2.3 During the validity of this Contract and for a period of three years after termination thereof, the Customer shall agree not to enter into any kind of business transactions with persons or organizations the Agency employs to perform the Agency’s contractual duties. In particular, the Customer shall not employ said persons or organizations to render consulting services the same or similar to those offered by the Agency.
3. Customer’s obligation to provide information / declaration of completeness
3.1 The Customer shall ensure that during the performance of the consulting assignment, organizational conditions in the Customer’s place of business allow the consulting process to proceed in a timely and undisturbed manner.
3.2 The Customer shall also inform the Agency in detail about previously conducted and/or currently active consulting projects of relevance to the contract.
3.3 The Customer shall, in a timely manner and without special request on the part of the Agency, provide the Agency with all documents necessary to fulfil and perform the consulting assignment and shall inform the Agency of all activities and conditions pertinent to the performance of the consulting assignment. This includes all documents, activities and conditions that become known or available during the performance of the consulting assignment.
4. Maintenance of independence
4.1 The Contracting Parties shall be committed to mutual loyalty.
**********
[Tasks and exercises]
- A) Translate this sentence from the consulting contract excerpt into Spanish: "The Customer shall also inform the Agency in detail about previously conducted and/or currently active consulting projects of relevance to the contract."
- B) Rewrite the consulting contract excerpt from "3.3 The Customer" to "to mutual loyalty.", substituting "advisory engagement" for "consulting assignment".
- C) Continue the consulting contract excerpt after its final sentence.
**********
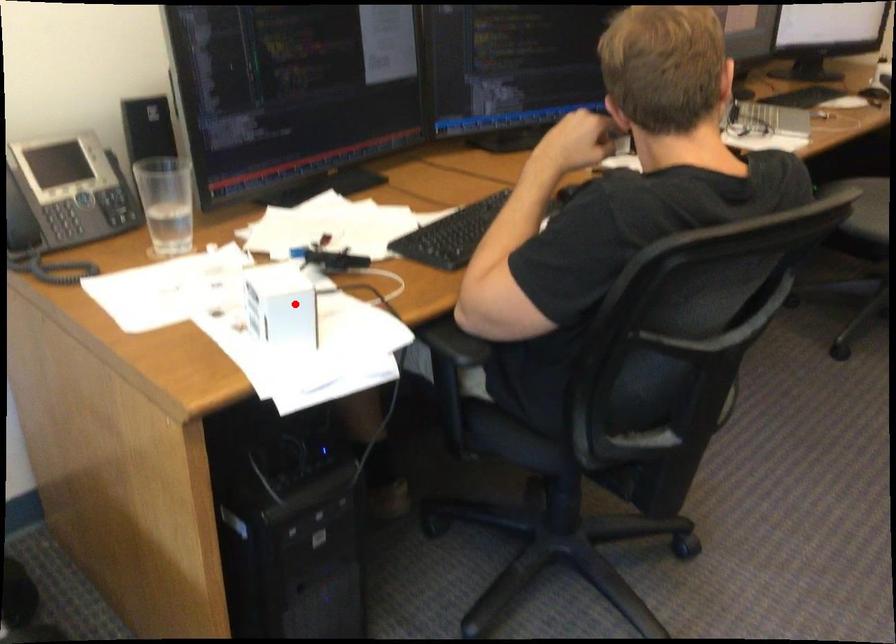
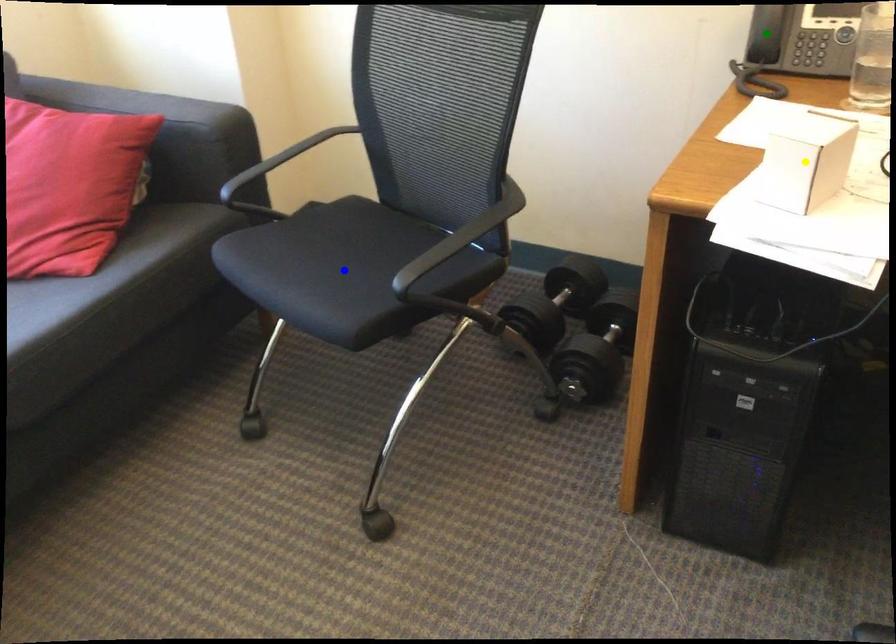
Question: I am providing you with two images of the same scene from different viewpoints. A red point is marked on the first image. You are given multiple points on the second image. Which point in image 2 is actually the same real-world point as the red point in image 1?

Choices:
 (A) yellow point
 (B) blue point
 (C) green point

Answer: (A)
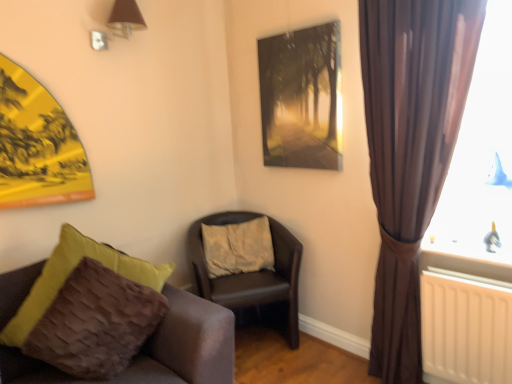
Question: Is metallic silver picture frame at upper center aimed at leather-like brown chair at center, arranged as the first chair when viewed from the back?

Choices:
 (A) yes
 (B) no

Answer: (B)

Question: Does metallic silver picture frame at upper center have a smaller size compared to leather-like brown chair at center, which is the second chair from front to back?

Choices:
 (A) yes
 (B) no

Answer: (A)

Question: From a real-world perspective, is metallic silver picture frame at upper center positioned over leather-like brown chair at center, arranged as the first chair when viewed from the back, based on gravity?

Choices:
 (A) yes
 (B) no

Answer: (A)

Question: Is metallic silver picture frame at upper center thinner than leather-like brown chair at center, which is the second chair from front to back?

Choices:
 (A) yes
 (B) no

Answer: (A)

Question: Is leather-like brown chair at center, arranged as the first chair when viewed from the back, surrounded by metallic silver picture frame at upper center?

Choices:
 (A) no
 (B) yes

Answer: (A)

Question: Looking at their shapes, would you say brown textured cushion at lower left, which appears as the 2th chair when viewed from the back, is wider or thinner than matte brown lampshade at upper left?

Choices:
 (A) wide
 (B) thin

Answer: (A)

Question: From the image's perspective, is brown textured cushion at lower left, which is counted as the 1th chair, starting from the front, located above or below matte brown lampshade at upper left?

Choices:
 (A) below
 (B) above

Answer: (A)

Question: Is brown textured cushion at lower left, which appears as the 2th chair when viewed from the back, spatially inside matte brown lampshade at upper left, or outside of it?

Choices:
 (A) outside
 (B) inside

Answer: (A)

Question: Is brown textured cushion at lower left, which appears as the 2th chair when viewed from the back, to the left or to the right of matte brown lampshade at upper left in the image?

Choices:
 (A) left
 (B) right

Answer: (A)

Question: Considering their positions, is brown satin curtain at right located in front of or behind matte brown lampshade at upper left?

Choices:
 (A) behind
 (B) front

Answer: (B)

Question: Does point (410, 322) appear closer or farther from the camera than point (96, 41)?

Choices:
 (A) closer
 (B) farther

Answer: (A)

Question: From the image's perspective, relative to matte brown lampshade at upper left, is brown satin curtain at right above or below?

Choices:
 (A) above
 (B) below

Answer: (B)

Question: Looking at their shapes, would you say brown satin curtain at right is wider or thinner than matte brown lampshade at upper left?

Choices:
 (A) thin
 (B) wide

Answer: (A)

Question: Is brown textured cushion at lower left, which is counted as the 1th chair, starting from the front, wider or thinner than metallic silver picture frame at upper center?

Choices:
 (A) wide
 (B) thin

Answer: (A)

Question: Is brown textured cushion at lower left, which appears as the 2th chair when viewed from the back, inside or outside of metallic silver picture frame at upper center?

Choices:
 (A) outside
 (B) inside

Answer: (A)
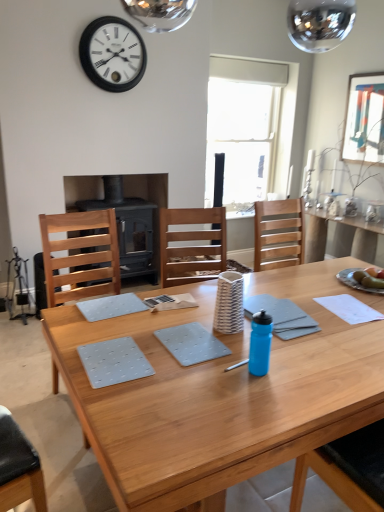
You are a GUI agent. You are given a task and a screenshot of the screen. Output one action in this format:
    pyautogui.click(x=<x>, y=<y>)
    Task: Click on the free space in front of gray matte notebook at center
    
    Given the screenshot: What is the action you would take?
    309,350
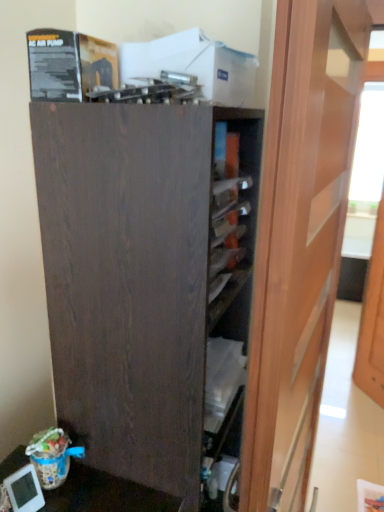
The image size is (384, 512). I want to click on free location to the left of wooden door at right, marked as the 1th door in a back-to-front arrangement, so click(345, 400).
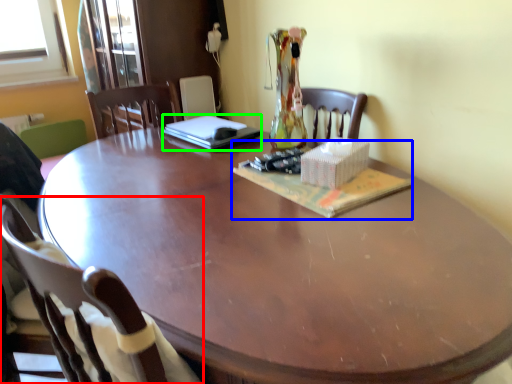
Question: Which object is positioned farthest from chair (highlighted by a red box)? Select from magazine (highlighted by a blue box) and laptop (highlighted by a green box).

Choices:
 (A) magazine
 (B) laptop

Answer: (B)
**********
[Results for the exercise]
- A) El Cliente también informará detalladamente a la Agencia sobre los proyectos de consultoría realizados anteriormente y/o actualmente en curso que sean relevantes para el contrato.

- B)
3.3 The Customer shall, in a timely manner and without special request on the part of the Agency, provide the Agency with all documents necessary to fulfil and perform the advisory engagement and shall inform the Agency of all activities and conditions pertinent to the performance of the advisory engagement. This includes all documents, activities and conditions that become known or available during the performance of the advisory engagement.
4. Maintenance of independence
4.1 The Contracting Parties shall be committed to mutual loyalty.

- C)
4.2 The Contracting Parties shall be obligated to take all necessary measures to ensure that the independence of all persons working for the Agency and/or of any third parties employed by the Agency is not jeopardized. This applies particularly to any employment offers made by the Customer or the acceptance of assignments on their own account.
5. Reporting / obligation to report
5.1 The Agency shall be obligated to report to the Customer on the progress of services performed, including the progress of persons working for the Agency and/or any third parties employed by the Agency.
5.2 The Agency shall not be bound by directives while performing the agreed service and shall be free to act at the Agency’s discretion and under the Agency’s own responsibility. The Agency shall not be required to work in a particular place or to keep particular working hours.
6. Warranty
6.1 The Agency shall be entitled and obligated, regardless of fault, to correct any errors and/or inaccuracies in the Agency’s work which have become known subsequently. The Agency will immediately inform the Customer thereof.
6.2 This right of the Customer expires six months after completion of the respective service.
7. Liability / damages
7.1 With the exception of personal injuries, the Agency shall be liable to the Customer for damages only to the extent that these are the result of serious fault (intention or gross negligence). Correspondingly, this also applies to damages resulting from third parties employed by the Agency.
7.2 Any claim for damages on the part of the Customer may only be enforced by law within six months after they have gained knowledge of the damage and the liable party, but no later than three years after the incident upon which the claim is based.
7.3 The Customer shall furnish evidence of the Agency’s fault.
7.4 If the Agency performs the required services with the help of third parties, any warranty claims and claims for damages which arise against the third party shall be passed on to the Customer. In this case, the Customer shall primarily refer to the third party.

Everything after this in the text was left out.